Intraoperative Insulin Infusion Rate Calculator
Calculate intravenous insulin titration for surgical patients
Understanding Intraoperative Insulin Infusion
Managing blood glucose (BG) levels during surgery is a critical component of perioperative care. Hyperglycemia in the operating room is associated with increased risks of surgical site infections, poor wound healing, and adverse cardiovascular events. The Insulin Infusion Rate Intraop Calculator helps anesthesia providers and surgical teams determine the appropriate dosage of intravenous regular insulin based on dynamic glucose measurements.
The Portland Protocol Logic
Many intraoperative insulin protocols are derived from the "Portland Protocol," which uses a dynamic multiplier to adjust for insulin resistance. The basic mathematical logic applied in this calculator is:
Insulin Rate (Units/hr) = (Current BG – 60) × Multiplier
The "60" represents a safety buffer to prevent hypoglycemia, and the multiplier is adjusted based on the patient's sensitivity. Common starting multipliers range from 0.01 to 0.02, but may be increased for patients with significant insulin resistance or high BMI.
Example Calculation
If a patient presents with an intraoperative blood glucose of 240 mg/dL and the protocol dictates a multiplier of 0.02:
- Current BG (240) – 60 = 180
- 180 × 0.02 = 3.6 Units/hr
Clinical Target Ranges
While target ranges vary by institution and surgery type, the following guidelines are commonly observed:
- General Surgery: 140–180 mg/dL is widely accepted to balance infection risk with hypoglycemia avoidance.

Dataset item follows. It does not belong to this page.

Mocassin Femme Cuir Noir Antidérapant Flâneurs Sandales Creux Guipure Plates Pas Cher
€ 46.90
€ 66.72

- Cardiac Surgery: Often more stringent, sometimes targeting 110–150 mg/dL.
- Critical Care: Avoiding values >180 mg/dL is the primary goal for most surgical patients.
Frequency of Monitoring
When an insulin infusion is active intraoperatively, blood glucose should be monitored at least every 60 minutes. If the rate of change is rapid (e.g., dropping more than 50 mg/dL per hour), monitoring frequency should increase to every 30 minutes to ensure the patient does not dip into a hypoglycemic state.